Vocationist Father Patrick I. Nwachukwu, administrator of Mater Dei Parish, which includes St. Edward Church in Derby Line, said his hope for the school is that children will "be good Catholics and good Christians, solid in faith and morals."

He also wants them to be good citizens "who can be responsible and trustworthy" with bright futures and promising careers.

The children spend the morning separated by age groups: 3 and 4 and 4 and 5. They are combined for the afternoon, after some have had a nap.

Amy Frizzell Sherlaw of Derby has sent her children to St. Edward's Preschool since it opened; she has four children, and three of them have gone or are currently enrolled at St Edward's. The youngest is two and will go when he is old enough.

A member of Plymouth Congregational Church in East Charleston, she attended a Catholic college and taught at a Catholic school. "The quality of education that you receive at a Catholic school is second to none," she said. "I wanted my children to attend preschool in a safe, welcoming, learning environment. I wanted to be sure that they would be respected and valued. I wanted them to learn academically but also socially. We found such a place at St. Edward's Preschool. It offered all of these things and is close to my home. St. Edward's was the right fit for my family."

St. Edward's Preschool is a licensed preschool program that operates under the guidelines/requirements of the State of Vermont. The curriculum corresponds with the state standards, and the child-assessment system used is Teaching Strategies Gold.

By using this combination of educational objectives and developmental domains, teachers can enhance/encourage proper developmental growth that fits each child's learning style.

Their education focuses on areas that include social-emotional growth, language development, cognitive skills, literacy, math, science, technology and social studies.

"The local schools have said we have done well preparing them for kindergarten," Forbes said.

"My children are well prepared for kindergarten both academically and socially," Sherlaw said. "When they left preschool they could identify their numbers and letters. They could match numeral to quantity and knew the sounds each letter makes. They built lasting friendships and were well prepared" for kindergarten.

St. Edward's Preschool opened in the St. Edward Parish Hall in 2007; Forbes and then-pastor Father Yvon Royer founded it after Sacred Heart School in Newport closed. Forbes had been a pre-school teacher there. "Parents wanted a private, full-day program," she said.

"The Lord has a plan and purpose for each one of us. I always pray that He places children and families in our program that He knows need our teachers' faith and love not just our educational skills," said Forbes, a parishioner of Mater Dei Parish St. Mary Star of the Sea Church in Newport. "In a world with much pain, sorrow and demands, we all need the Lord's guidance, prayers and mercy."

Jesus' love for everyone is emphasized at St. Edward's, where children are taught to love and accept everyone. "They are all shining stars and all special," she said of her students. "They are all God's children."

"Our program may only be a small part of our students' lives, but through encouragement, respect, hope and love we become a significant part of the Lord's plan," she said. "As director, I look at our priests and sisters as spiritual leaders. When we work together with our teachers and parents, we can make the connection of the word of God and love of Christ."

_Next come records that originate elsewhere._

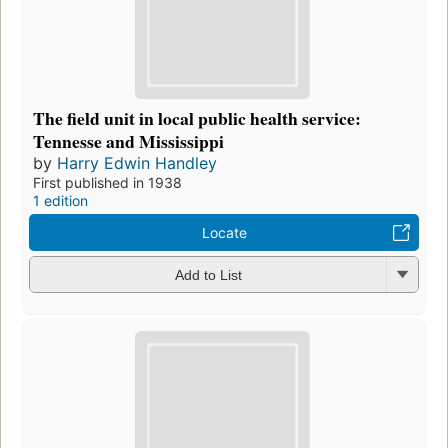
The field unit in local public health service:
Tennesse and Mississippi
by
Harry Edwin Handley
First published in 1938
1 edition
Locate
Add to List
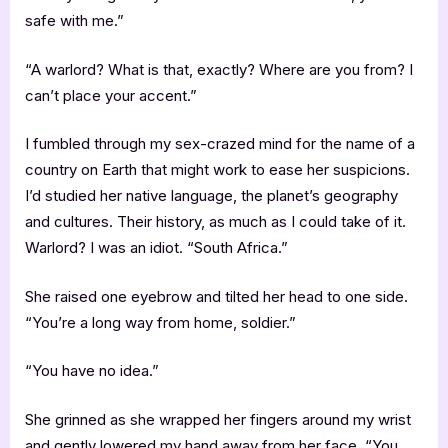
safe with me.”
“A warlord? What is that, exactly? Where are you from? I
can’t place your accent.”
I fumbled through my sex-crazed mind for the name of a
country on Earth that might work to ease her suspicions.
I’d studied her native language, the planet’s geography
and cultures. Their history, as much as I could take of it.
Warlord? I was an idiot. “South Africa.”
She raised one eyebrow and tilted her head to one side.
“You’re a long way from home, soldier.”
“You have no idea.”
She grinned as she wrapped her fingers around my wrist
and gently lowered my hand away from her face. “You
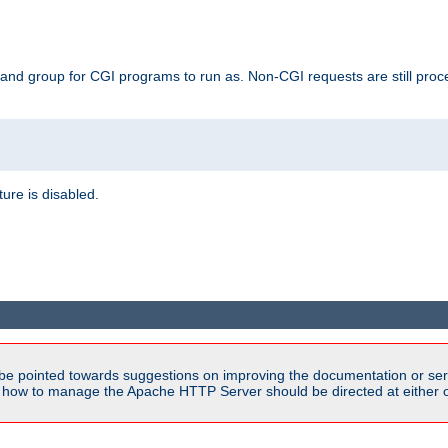
 and group for CGI programs to run as. Non-CGI requests are still proce
ature is disabled.
be pointed towards suggestions on improving the documentation or ser
n how to manage the Apache HTTP Server should be directed at either ou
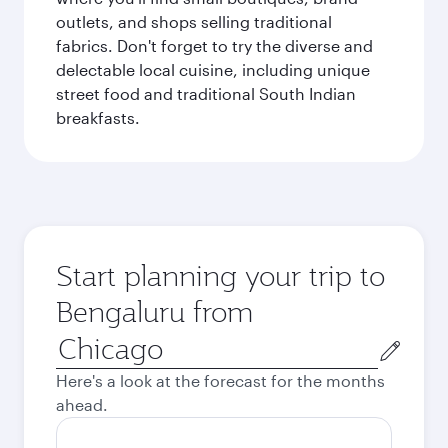
outlets, and shops selling traditional
fabrics. Don't forget to try the diverse and
delectable local cuisine, including unique
street food and traditional South Indian
breakfasts.
Start planning your trip to
Bengaluru from
Origin
city
Here's a look at the forecast for the months
ahead.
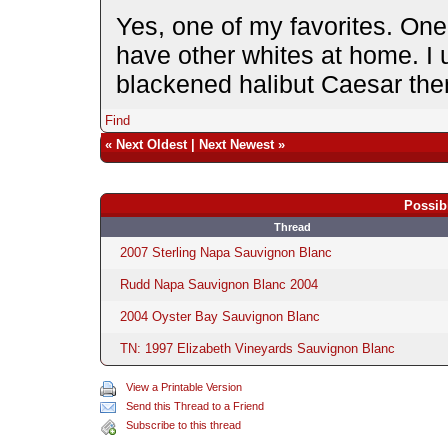
Yes, one of my favorites. One 
have other whites at home. I u
blackened halibut Caesar ther
Find
«
Next Oldest
|
Next Newest
»
Possib
Thread
2007 Sterling Napa Sauvignon Blanc
Rudd Napa Sauvignon Blanc 2004
2004 Oyster Bay Sauvignon Blanc
TN: 1997 Elizabeth Vineyards Sauvignon Blanc
View a Printable Version
Send this Thread to a Friend
Subscribe to this thread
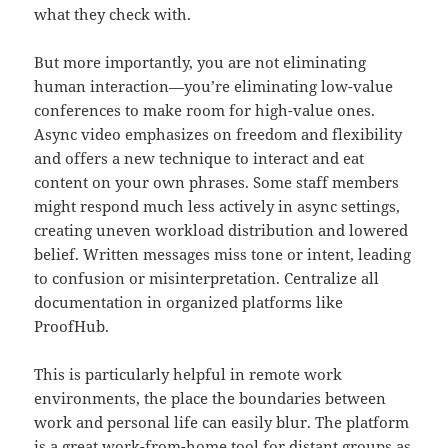
what they check with.
But more importantly, you are not eliminating
human interaction—you’re eliminating low-value
conferences to make room for high-value ones.
Async video emphasizes on freedom and flexibility
and offers a new technique to interact and eat
content on your own phrases. Some staff members
might respond much less actively in async settings,
creating uneven workload distribution and lowered
belief. Written messages miss tone or intent, leading
to confusion or misinterpretation. Centralize all
documentation in organized platforms like
ProofHub.
This is particularly helpful in remote work
environments, the place the boundaries between
work and personal life can easily blur. The platform
is a great work-from-home tool for distant groups as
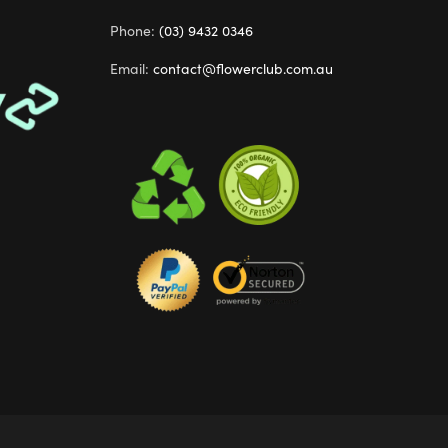
Phone:
(03) 9432 0346
Email:
contact@flowerclub.com.au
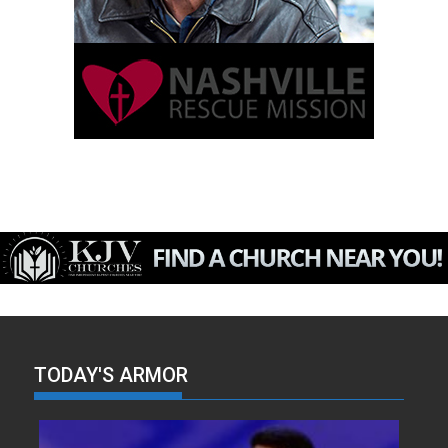
TODAY'S ARMOR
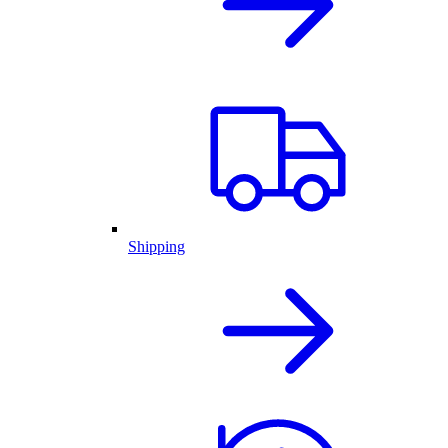
Shipping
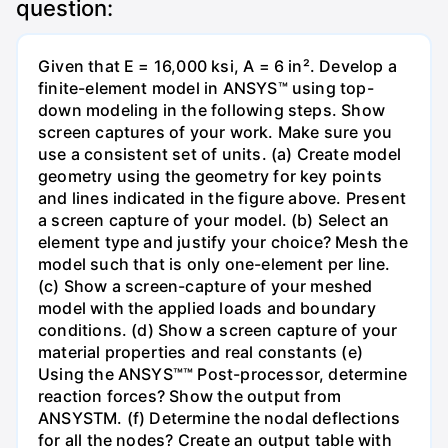
question:
Given that E = 16,000 ksi, A = 6 in². Develop a
finite-element model in ANSYS™ using top-
down modeling in the following steps. Show
screen captures of your work. Make sure you
use a consistent set of units. (a) Create model
geometry using the geometry for key points
and lines indicated in the figure above. Present
a screen capture of your model. (b) Select an
element type and justify your choice? Mesh the
model such that is only one-element per line.
(c) Show a screen-capture of your meshed
model with the applied loads and boundary
conditions. (d) Show a screen capture of your
material properties and real constants (e)
Using the ANSYS™™ Post-processor, determine
reaction forces? Show the output from
ANSYSTM. (f) Determine the nodal deflections
for all the nodes? Create an output table with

Melissa Scherer of Newport has one child in the preschool. "The education students receive is extraordinary," she said. "They not only receive standards-based education but Christian values as well."

Sister of Mercy Laura Della Santa, superintendent of schools for the Diocese of Burlington, said it is important to have a Catholic preschool in as many areas of the state as possible. "It plants the seeds of faith, love and knowledge of Jesus that we hope the children will continue to develop," she said.